I then created a test doc of 10 row and 10 columns whch plots fine but when I add an extra column I get te error again.
Why is this? I need to be able to plot my cluster. When I view my data set after performing kmeans on it I can see the extra results column which shows which clusters they belong to.
IS there anything I am doing wrong, can I ger rid of this error and plot my larger sample???
Please help, been wrecking my head for a week now.
Thanks guys.
The problem is that you have more variables than sample points and the principal component analysis that is being done is failing.
In the help file for princomp it explains (read ?princomp):
‘princomp’ only handles so-called R-mode PCA, that is feature
extraction of variables. If a data matrix is supplied (possibly
via a formula) it is required that there are at least as many
units as variables. For Q-mode PCA use ‘prcomp’.

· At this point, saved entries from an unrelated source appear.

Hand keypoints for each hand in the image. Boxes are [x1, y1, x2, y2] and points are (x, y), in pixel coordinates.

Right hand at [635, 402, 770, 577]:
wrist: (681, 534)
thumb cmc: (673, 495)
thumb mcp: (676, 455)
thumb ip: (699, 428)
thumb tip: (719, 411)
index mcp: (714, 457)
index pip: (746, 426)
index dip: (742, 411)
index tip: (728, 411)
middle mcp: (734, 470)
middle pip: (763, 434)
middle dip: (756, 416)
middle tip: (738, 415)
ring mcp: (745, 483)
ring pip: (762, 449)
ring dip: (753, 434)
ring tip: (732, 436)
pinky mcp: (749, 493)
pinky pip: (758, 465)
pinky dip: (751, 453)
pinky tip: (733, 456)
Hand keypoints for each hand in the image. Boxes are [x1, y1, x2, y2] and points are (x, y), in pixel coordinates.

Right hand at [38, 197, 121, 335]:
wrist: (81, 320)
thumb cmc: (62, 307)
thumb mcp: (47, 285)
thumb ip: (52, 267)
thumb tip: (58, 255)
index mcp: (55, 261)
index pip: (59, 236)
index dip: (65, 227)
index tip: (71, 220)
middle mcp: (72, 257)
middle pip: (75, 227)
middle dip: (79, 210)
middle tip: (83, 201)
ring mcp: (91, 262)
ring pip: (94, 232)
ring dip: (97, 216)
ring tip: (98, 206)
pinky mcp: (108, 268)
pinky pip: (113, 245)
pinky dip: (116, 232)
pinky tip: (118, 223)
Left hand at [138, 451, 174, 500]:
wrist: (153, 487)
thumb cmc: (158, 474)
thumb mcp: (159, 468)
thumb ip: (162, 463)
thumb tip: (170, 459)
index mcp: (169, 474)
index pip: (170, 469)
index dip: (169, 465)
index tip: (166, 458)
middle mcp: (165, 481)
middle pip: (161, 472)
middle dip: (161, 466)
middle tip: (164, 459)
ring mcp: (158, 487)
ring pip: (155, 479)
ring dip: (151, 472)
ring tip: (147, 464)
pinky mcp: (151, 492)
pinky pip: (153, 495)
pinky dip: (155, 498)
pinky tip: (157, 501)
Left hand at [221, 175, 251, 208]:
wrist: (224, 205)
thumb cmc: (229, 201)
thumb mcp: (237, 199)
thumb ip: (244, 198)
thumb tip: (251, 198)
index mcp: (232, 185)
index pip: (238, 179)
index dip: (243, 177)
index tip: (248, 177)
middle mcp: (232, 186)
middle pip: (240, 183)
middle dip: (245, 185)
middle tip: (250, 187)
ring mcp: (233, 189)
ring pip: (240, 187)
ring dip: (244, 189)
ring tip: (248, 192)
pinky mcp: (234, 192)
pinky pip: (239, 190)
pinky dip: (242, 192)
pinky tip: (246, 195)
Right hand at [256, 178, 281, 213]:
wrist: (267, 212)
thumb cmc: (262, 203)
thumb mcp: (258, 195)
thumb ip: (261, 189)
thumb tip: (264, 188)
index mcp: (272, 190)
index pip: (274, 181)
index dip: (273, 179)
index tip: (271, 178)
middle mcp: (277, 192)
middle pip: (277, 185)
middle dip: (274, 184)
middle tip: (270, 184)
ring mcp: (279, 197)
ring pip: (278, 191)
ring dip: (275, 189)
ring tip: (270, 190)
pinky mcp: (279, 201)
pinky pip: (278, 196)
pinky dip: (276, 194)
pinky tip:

Principal component analysis is underspecified if you have fewer samples than data point.
Every data point will be it's own principal component. For PCA to work, the number of instances should be significantly larger than the number of dimensions.
Simply speaking you can look at the problems like this:
If you have n dimensions, you can encode up to n+1 instances using vectors that are all 0 or that have at most one 1. And this is optimal, so PCA will do this! But it is not very helpful.
you can use prcomp instead of princomp